Bank bonuses fuel French outrage

30th March 2009, Comments 0 comments

News that state-assisted investment bank Natixis will hand out bonuses worth EUR 70 million comes a day after France announces plans to ban stock options and bonuses at state-aided firms.

PARIS – A furore in France over executive perks was fuelled Friday by news that an ailing bank bailed out by the state is doling out EUR 70 million in bonuses to employees.

Investment bank Natixis, which received EUR 2 billion in government funds to help it survive the economic crisis, said the bonuses for 2008 will go to some 3,000 workers.

Natixis, a subsidiary of Caisse d'Epargne and Banque Populaire, currently being merged, last month reported a net loss of EUR 2.8 billion for 2008 and is laying off 1,250 workers in France and in branches abroad.

"When Natixis shareholders learn that not only have they lost everything, but that part of their money has gone to paying traders' bonuses," they will be "completely scandalised," said Colette Neuville of the French minority shareholders group ADAM.
Shares in the bank have been hovering around EUR 1.50, far below the EUR 19.55 they sold for at its stock market launch in December 2006.

Natixis' bonus announcement came a day after President Nicolas Sarkozy's chief of staff Claude Gueant said a government decree would be issued next week to ban stock options and bonuses at firms receiving help from the state.

The issue of pay in state-aided firms has become a politically toxic subject across Europe and the United States, where executives at bailed-out insurance giant AIG agreed this week to give back USD 50 million (EUR 38 million) in bonuses.

Sarkozy, speaking just days after a million workers took to the streets to protest his economic policies, had this week threatened a law to cap bonuses and stock options at firms that lay off staff after getting state bail-outs.

But Gueant said that regulating by decree was "faster and easier" than putting a bill through parliament.

Details of the measure have not yet emerged, and the left-wing Liberation daily on Friday slammed it in a front-page headline as "The Phoney Decree".

The paper said it would affect only "a handful of bosses who... have already said they are giving up their bonuses or stock options for this year."

Natixis noted Friday that its directors "in December gave up all variable remuneration and no stock options have been given to them" and pointed out that its bonus payments in general were down 73 percent on the previous year.

Prime Minister Francois Fillon declined to comment directly on the latest furore over bonuses but said the government would give "extremely precise instructions to state representatives" who sit on company boards to oppose such perks.

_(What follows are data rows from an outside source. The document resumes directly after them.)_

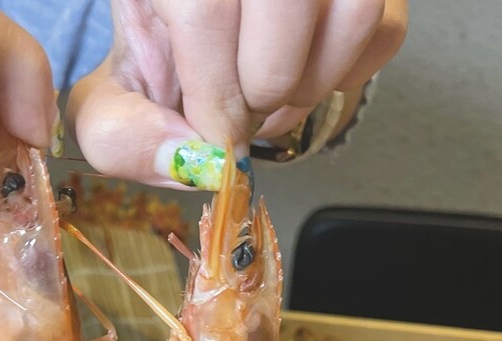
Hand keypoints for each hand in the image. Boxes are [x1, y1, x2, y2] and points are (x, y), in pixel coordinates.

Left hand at [69, 0, 407, 188]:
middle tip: (242, 107)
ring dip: (310, 83)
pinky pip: (385, 29)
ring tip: (272, 92)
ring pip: (353, 12)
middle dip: (263, 88)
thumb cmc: (159, 63)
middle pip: (286, 4)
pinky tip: (305, 74)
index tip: (218, 137)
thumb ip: (126, 138)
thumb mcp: (115, 102)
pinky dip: (346, 75)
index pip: (206, 7)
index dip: (218, 91)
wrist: (197, 35)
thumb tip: (196, 162)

"No one is criticising, least of all me, those who earn a lot of money for their companies and who make a lot themselves, but it is not normal when, conversely, those same people put the company in the red and are not punished," Fillon said in Marseille.

Earlier, top executives at Societe Generale bank agreed to hand back thousands of stock options after the French president described the perks as "unacceptable" given the aid enjoyed by the bank.

The chairman and the vice president of French energy giant GDF Suez, 35.7-percent state-owned, decided to give up their stock options, the company said, after workers went on strike in protest.

The company is turning a profit and is getting no crisis aid from the state but the top executives decided to part with the benefits "in the interests of responsibility," said a GDF Suez spokesman.

As the economic crisis bites, sending French unemployment soaring to nearly 2.4 million by the end of February, the government fears that anger in the workforce could spill over into social unrest.

Sarkozy's government has sought to channel public resentment by talking tough on executive pay.

Last week it vowed to oppose a "golden parachute" for the departing boss of troubled auto supplier Valeo, Thierry Morin, who was awarded a multi-million-euro pay-off despite letting the firm sink into the red.